___ Source passage
Bronchiectasis has been reported to have multilobar involvement in most pediatric studies [10,12,26,28,35]. Kapur et al reported 73% children as having bilateral disease in their cohort of 52 children [31]. Multilobar disease predominated with a rate of 71% in a study from Saudi Arabia [35]. In our study group, multilobar involvement was lower. Although, there was a trend in involvement of lobes (less multilobar, more bilobar) between the historical and the recent cohorts, it did not reach statistical significance.
The British Thoracic Society bronchiectasis guideline emphasizes microbiological assessment for evaluating airway colonisation and infection [39]. Although there is limited data from developing countries, distribution of micro-organisms seems to be similar worldwide [1,17, 30,35,40]. Studies from affluent countries showed that H. influenzae, S. pneumoniae and M. catarrhalis are the major pathogens, whereas patients were colonized with Pseudomonas aeruginosa in 5-16% of children [41]. In our recent cohort, 22.1% patients had negative sputum cultures, which was significantly lower compared to the historical cohort. Identification of H. influenzae, S. pneumoniae and M. catarrhalis in sputum cultures were increased in the recent cohort. Number of positive sputum cultures may be due to the better qualified staff and equipment in microbiology laboratories leading to more accurate laboratory identification of the microbiology results.
______
___ Supplied entries
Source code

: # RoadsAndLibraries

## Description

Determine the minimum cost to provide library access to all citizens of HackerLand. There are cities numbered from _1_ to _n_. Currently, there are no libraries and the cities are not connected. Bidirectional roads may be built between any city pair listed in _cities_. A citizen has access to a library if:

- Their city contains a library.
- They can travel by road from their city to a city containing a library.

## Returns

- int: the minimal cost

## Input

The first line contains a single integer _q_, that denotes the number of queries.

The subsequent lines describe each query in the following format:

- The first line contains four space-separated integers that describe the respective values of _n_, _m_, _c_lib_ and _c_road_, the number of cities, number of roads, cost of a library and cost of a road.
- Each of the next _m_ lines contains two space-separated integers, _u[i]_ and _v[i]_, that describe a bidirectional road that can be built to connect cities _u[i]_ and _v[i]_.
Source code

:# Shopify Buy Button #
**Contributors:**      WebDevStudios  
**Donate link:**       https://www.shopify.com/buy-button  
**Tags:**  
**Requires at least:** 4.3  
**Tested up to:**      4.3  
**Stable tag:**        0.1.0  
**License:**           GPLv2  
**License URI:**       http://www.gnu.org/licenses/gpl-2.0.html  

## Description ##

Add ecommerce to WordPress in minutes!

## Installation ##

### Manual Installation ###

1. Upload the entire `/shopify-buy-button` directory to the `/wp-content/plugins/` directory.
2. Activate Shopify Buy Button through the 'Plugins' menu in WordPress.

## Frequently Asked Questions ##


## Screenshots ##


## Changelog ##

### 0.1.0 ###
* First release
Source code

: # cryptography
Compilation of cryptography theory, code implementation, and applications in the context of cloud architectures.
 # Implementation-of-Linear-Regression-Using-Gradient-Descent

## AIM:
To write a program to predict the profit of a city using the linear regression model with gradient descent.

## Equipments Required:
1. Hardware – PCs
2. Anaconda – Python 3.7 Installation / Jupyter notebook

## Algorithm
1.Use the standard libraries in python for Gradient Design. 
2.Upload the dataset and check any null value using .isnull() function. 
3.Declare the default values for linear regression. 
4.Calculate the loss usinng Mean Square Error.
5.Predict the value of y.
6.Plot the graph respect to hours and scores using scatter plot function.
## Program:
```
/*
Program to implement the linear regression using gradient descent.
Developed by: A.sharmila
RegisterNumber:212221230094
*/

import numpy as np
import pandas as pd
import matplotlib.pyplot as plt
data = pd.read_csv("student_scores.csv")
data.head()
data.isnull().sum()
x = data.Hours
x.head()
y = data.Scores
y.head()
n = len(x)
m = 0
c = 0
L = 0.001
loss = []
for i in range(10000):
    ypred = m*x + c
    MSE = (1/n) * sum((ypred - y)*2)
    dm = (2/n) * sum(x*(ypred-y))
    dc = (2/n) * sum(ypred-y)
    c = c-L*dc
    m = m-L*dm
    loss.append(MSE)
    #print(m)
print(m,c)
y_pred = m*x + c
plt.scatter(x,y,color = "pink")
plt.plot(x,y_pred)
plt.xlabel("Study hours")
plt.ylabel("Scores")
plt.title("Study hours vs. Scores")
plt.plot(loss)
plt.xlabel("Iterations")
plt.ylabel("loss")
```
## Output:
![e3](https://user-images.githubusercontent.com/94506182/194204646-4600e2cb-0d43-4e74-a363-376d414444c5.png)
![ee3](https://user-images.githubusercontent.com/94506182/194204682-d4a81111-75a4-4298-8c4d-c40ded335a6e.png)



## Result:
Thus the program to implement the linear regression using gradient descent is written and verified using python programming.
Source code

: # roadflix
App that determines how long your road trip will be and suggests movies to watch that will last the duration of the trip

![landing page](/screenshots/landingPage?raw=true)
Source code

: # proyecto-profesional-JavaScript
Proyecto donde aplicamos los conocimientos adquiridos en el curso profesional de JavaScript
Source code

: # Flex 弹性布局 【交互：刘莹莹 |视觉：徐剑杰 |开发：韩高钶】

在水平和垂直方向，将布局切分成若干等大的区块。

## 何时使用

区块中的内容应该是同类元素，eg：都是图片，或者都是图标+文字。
______
§ Tasks
#1 Duplicate everything in the bronchiectasis passage from "Bronchiectasis has been" down to "reach statistical significance.".
#2 Carry on the passage on pediatric bronchiectasis with the next part after its final sentence.

§ Answers by task
#1
Bronchiectasis has been reported to have multilobar involvement in most pediatric studies [10,12,26,28,35]. Kapur et al reported 73% children as having bilateral disease in their cohort of 52 children [31]. Multilobar disease predominated with a rate of 71% in a study from Saudi Arabia [35]. In our study group, multilobar involvement was lower. Although, there was a trend in involvement of lobes (less multilobar, more bilobar) between the historical and the recent cohorts, it did not reach statistical significance.

#2
This study had two limitations; it was conducted in a single reference center and as a tertiary referral centre, many patients with suspicion of PCD were referred to our center which might have caused the higher proportion of PCD patients.
In conclusion, this study highlights the changing underlying etiology of pediatric non-CF bronchiectasis in a developing country setting. We have demonstrated a better lung function results, higher incidence of PCD, decreased incidence of idiopathic cases. An early diagnosis of underlying etiology is essential not only to improve the course and prognosis of disease, but also to prevent a progressive decline in lung function. As the availability of non-invasive and effective diagnostic technologies increase, the detection rate of underlying etiology will increase and improve the outcomes of non-CF bronchiectasis.